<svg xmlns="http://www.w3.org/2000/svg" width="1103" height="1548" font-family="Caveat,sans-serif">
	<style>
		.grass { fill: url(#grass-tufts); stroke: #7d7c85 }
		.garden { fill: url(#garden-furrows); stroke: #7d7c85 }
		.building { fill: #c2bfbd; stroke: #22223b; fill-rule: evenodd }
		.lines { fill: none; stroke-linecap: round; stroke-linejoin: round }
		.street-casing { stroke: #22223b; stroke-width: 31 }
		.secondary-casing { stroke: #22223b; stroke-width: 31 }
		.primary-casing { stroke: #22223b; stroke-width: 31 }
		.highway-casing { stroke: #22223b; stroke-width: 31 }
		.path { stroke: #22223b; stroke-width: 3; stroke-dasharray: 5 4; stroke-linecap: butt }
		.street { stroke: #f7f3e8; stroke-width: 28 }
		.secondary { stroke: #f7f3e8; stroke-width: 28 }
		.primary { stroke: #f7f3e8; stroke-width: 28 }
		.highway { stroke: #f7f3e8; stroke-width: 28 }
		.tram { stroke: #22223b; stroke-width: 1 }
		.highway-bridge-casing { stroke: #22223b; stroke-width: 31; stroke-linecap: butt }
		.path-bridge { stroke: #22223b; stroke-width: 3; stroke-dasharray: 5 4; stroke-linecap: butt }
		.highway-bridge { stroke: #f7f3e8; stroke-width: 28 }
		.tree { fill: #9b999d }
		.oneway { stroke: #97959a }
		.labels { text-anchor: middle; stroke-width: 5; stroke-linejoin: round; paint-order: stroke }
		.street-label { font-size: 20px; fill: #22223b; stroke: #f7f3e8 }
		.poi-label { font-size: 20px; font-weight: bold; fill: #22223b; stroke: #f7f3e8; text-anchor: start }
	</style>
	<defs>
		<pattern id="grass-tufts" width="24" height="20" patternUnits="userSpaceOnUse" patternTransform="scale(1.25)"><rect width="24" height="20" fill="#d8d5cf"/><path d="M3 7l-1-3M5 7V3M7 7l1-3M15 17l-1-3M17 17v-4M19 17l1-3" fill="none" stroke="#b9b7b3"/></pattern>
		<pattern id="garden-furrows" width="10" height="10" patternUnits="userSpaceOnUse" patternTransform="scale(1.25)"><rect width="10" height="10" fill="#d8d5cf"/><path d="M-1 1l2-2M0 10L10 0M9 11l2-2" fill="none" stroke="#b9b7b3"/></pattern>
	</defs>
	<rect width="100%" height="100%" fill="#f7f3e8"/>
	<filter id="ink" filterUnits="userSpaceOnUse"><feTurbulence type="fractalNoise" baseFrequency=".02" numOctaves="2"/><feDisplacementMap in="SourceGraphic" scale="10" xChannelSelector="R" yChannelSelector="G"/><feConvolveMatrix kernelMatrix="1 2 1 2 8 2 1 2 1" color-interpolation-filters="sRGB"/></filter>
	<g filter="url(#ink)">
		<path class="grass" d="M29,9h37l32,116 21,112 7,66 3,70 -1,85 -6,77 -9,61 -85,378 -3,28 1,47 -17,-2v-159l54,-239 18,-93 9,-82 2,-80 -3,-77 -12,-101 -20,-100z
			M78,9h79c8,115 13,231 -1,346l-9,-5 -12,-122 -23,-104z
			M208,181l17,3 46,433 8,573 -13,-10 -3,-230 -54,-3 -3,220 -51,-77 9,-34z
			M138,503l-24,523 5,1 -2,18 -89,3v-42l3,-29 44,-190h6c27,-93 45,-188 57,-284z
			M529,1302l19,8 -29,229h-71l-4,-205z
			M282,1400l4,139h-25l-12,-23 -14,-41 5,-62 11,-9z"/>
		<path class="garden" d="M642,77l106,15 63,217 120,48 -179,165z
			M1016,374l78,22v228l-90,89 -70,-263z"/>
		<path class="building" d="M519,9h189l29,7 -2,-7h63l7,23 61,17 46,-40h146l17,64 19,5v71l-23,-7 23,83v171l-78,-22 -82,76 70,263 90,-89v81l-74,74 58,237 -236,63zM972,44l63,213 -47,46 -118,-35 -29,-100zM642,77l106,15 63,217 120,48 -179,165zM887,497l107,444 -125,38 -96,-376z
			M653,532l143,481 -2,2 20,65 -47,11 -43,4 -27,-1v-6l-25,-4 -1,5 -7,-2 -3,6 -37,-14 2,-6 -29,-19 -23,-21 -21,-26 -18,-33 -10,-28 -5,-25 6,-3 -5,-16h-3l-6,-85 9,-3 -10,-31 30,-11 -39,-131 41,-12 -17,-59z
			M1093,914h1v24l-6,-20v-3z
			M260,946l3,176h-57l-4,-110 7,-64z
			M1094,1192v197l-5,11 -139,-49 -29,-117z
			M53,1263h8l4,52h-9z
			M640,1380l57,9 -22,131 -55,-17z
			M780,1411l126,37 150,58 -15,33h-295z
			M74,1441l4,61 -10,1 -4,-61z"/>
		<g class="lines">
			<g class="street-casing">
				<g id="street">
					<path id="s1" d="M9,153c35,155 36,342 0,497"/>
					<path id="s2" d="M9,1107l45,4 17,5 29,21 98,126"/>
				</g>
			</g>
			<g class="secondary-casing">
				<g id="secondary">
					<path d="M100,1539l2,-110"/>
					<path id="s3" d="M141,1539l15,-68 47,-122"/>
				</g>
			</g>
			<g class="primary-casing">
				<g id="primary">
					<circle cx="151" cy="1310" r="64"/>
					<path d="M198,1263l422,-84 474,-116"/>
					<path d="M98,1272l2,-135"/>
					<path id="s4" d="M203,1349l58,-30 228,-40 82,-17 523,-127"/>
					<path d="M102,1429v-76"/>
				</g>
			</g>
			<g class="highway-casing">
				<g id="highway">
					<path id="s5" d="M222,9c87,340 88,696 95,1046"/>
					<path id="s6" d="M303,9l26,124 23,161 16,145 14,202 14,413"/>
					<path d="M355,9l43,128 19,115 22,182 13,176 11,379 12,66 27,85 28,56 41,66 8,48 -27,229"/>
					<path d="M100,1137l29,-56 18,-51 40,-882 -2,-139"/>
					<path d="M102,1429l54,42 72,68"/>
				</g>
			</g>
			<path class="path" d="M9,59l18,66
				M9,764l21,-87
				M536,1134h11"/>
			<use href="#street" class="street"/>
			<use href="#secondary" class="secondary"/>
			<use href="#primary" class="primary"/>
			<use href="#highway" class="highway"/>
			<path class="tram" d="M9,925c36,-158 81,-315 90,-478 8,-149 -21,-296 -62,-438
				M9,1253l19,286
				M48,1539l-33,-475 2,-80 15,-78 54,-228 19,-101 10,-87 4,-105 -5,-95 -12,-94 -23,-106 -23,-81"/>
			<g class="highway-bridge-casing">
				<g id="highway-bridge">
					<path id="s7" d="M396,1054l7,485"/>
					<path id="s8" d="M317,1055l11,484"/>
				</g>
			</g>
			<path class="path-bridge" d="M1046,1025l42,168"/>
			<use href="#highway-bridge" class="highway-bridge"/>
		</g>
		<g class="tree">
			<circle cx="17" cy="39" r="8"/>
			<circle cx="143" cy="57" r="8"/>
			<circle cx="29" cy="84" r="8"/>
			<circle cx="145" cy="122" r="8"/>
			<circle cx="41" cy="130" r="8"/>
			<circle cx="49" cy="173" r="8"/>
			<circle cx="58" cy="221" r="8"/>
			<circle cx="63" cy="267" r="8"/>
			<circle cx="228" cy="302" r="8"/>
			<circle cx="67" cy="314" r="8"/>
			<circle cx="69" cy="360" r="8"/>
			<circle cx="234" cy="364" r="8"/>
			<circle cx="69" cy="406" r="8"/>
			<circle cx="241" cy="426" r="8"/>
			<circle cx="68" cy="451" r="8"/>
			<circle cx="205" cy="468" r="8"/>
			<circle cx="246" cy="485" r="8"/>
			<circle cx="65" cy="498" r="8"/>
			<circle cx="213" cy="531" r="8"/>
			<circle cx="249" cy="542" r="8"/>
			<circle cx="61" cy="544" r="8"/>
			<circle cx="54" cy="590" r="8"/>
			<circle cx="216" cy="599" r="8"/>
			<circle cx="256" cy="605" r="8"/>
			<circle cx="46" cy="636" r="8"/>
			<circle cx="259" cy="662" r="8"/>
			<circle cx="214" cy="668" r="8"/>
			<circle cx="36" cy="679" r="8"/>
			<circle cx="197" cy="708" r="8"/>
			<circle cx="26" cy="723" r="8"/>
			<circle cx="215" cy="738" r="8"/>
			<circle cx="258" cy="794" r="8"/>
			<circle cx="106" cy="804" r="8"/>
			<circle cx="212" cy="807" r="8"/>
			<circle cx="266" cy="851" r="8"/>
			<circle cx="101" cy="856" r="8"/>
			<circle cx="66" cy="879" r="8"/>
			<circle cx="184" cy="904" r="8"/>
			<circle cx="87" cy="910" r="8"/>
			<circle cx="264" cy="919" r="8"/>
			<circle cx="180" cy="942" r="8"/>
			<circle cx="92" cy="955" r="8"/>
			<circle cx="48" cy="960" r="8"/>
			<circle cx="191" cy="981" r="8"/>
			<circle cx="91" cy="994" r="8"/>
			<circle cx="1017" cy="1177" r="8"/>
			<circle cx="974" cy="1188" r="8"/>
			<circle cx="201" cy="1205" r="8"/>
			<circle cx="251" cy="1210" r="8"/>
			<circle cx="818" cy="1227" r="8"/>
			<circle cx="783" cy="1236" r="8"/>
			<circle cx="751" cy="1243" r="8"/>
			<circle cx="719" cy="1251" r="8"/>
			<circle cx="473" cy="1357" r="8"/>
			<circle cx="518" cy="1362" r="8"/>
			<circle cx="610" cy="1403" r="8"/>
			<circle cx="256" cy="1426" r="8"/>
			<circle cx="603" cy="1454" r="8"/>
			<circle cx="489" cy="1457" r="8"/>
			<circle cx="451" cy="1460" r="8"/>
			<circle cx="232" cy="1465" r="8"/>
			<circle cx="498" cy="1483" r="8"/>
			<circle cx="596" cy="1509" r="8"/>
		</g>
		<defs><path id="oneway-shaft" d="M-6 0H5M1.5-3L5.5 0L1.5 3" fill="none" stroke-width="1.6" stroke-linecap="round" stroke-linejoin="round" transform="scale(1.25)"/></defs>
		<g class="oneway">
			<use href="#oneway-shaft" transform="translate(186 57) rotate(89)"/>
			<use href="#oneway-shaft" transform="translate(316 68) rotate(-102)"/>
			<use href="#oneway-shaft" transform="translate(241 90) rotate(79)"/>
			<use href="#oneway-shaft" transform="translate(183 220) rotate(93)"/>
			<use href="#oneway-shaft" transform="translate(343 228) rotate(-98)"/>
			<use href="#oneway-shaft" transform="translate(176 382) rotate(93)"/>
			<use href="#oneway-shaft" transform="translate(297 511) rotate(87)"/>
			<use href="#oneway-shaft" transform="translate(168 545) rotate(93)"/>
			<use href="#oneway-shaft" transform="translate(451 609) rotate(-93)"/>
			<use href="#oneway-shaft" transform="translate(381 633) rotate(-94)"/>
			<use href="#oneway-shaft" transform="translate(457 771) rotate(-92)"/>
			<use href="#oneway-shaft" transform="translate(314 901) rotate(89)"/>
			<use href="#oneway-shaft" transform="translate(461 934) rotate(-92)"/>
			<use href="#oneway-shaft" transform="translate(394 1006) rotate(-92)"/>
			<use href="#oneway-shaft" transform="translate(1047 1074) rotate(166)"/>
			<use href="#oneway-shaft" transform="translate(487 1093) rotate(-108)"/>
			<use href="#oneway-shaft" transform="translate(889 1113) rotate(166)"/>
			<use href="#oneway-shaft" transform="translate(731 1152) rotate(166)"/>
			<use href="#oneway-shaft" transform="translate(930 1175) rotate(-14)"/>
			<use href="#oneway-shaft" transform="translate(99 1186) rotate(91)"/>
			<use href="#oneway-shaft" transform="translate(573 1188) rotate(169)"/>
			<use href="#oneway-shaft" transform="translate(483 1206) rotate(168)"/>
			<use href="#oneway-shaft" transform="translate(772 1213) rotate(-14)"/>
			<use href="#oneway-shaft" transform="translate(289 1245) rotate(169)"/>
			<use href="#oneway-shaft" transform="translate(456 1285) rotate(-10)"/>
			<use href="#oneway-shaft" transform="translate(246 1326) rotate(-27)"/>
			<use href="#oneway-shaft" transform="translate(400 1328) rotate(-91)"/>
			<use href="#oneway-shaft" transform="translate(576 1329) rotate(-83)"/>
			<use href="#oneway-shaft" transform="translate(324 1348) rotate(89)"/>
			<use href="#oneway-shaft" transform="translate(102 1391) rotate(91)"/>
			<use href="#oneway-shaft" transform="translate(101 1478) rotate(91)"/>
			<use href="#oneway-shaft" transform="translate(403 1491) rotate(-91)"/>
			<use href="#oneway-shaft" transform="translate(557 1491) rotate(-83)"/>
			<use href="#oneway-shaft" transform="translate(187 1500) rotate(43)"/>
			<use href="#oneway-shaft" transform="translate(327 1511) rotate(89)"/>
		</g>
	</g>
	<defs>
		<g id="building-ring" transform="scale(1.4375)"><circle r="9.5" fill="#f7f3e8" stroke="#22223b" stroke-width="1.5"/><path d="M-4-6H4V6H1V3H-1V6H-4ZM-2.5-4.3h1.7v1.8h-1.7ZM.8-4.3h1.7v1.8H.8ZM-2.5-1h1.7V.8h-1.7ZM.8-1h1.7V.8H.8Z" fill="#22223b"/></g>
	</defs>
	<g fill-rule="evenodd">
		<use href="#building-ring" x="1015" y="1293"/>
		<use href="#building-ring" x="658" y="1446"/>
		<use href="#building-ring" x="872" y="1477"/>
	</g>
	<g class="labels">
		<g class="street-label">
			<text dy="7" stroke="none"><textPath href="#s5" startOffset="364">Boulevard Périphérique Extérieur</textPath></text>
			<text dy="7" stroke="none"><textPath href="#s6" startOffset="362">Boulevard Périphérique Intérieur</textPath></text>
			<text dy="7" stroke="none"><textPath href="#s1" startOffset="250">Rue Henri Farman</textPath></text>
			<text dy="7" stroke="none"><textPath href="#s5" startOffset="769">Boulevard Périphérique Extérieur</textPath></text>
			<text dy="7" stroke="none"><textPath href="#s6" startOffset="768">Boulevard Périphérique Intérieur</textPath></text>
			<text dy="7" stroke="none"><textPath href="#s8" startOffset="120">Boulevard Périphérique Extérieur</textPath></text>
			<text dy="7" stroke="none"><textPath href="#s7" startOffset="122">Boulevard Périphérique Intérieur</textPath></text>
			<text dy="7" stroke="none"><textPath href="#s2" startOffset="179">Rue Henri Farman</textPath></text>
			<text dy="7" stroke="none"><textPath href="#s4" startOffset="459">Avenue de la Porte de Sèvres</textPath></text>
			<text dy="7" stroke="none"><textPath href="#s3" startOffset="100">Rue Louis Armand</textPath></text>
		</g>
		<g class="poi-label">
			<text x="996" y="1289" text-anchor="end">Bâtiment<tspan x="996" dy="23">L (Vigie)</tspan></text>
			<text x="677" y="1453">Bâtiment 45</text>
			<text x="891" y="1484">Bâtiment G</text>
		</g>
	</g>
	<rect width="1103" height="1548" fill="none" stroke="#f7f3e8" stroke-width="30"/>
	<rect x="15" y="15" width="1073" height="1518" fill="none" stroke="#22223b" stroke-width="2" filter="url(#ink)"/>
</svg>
==========
[WORK ITEM] Working from the material above, restate word for word the lines between the line with "7l-1-3M5 7V3M7 7l1-3M15" and the line with "-179,165zM887,497l107,444 -125,38 -96,-376z", both included, and only those.

[ANSWER TO THE EXERCISE]
		<pattern id="grass-tufts" width="24" height="20" patternUnits="userSpaceOnUse" patternTransform="scale(1.25)"><rect width="24" height="20" fill="#d8d5cf"/><path d="M3 7l-1-3M5 7V3M7 7l1-3M15 17l-1-3M17 17v-4M19 17l1-3" fill="none" stroke="#b9b7b3"/></pattern>
		<pattern id="garden-furrows" width="10" height="10" patternUnits="userSpaceOnUse" patternTransform="scale(1.25)"><rect width="10" height="10" fill="#d8d5cf"/><path d="M-1 1l2-2M0 10L10 0M9 11l2-2" fill="none" stroke="#b9b7b3"/></pattern>
	</defs>
	<rect width="100%" height="100%" fill="#f7f3e8"/>
	<filter id="ink" filterUnits="userSpaceOnUse"><feTurbulence type="fractalNoise" baseFrequency=".02" numOctaves="2"/><feDisplacementMap in="SourceGraphic" scale="10" xChannelSelector="R" yChannelSelector="G"/><feConvolveMatrix kernelMatrix="1 2 1 2 8 2 1 2 1" color-interpolation-filters="sRGB"/></filter>
	<g filter="url(#ink)">
		<path class="grass" d="M29,9h37l32,116 21,112 7,66 3,70 -1,85 -6,77 -9,61 -85,378 -3,28 1,47 -17,-2v-159l54,-239 18,-93 9,-82 2,-80 -3,-77 -12,-101 -20,-100z
			M78,9h79c8,115 13,231 -1,346l-9,-5 -12,-122 -23,-104z
			M208,181l17,3 46,433 8,573 -13,-10 -3,-230 -54,-3 -3,220 -51,-77 9,-34z
			M138,503l-24,523 5,1 -2,18 -89,3v-42l3,-29 44,-190h6c27,-93 45,-188 57,-284z
			M529,1302l19,8 -29,229h-71l-4,-205z
			M282,1400l4,139h-25l-12,-23 -14,-41 5,-62 11,-9z"/>
		<path class="garden" d="M642,77l106,15 63,217 120,48 -179,165z
			M1016,374l78,22v228l-90,89 -70,-263z"/>
		<path class="building" d="M519,9h189l29,7 -2,-7h63l7,23 61,17 46,-40h146l17,64 19,5v71l-23,-7 23,83v171l-78,-22 -82,76 70,263 90,-89v81l-74,74 58,237 -236,63zM972,44l63,213 -47,46 -118,-35 -29,-100zM642,77l106,15 63,217 120,48 -179,165zM887,497l107,444 -125,38 -96,-376z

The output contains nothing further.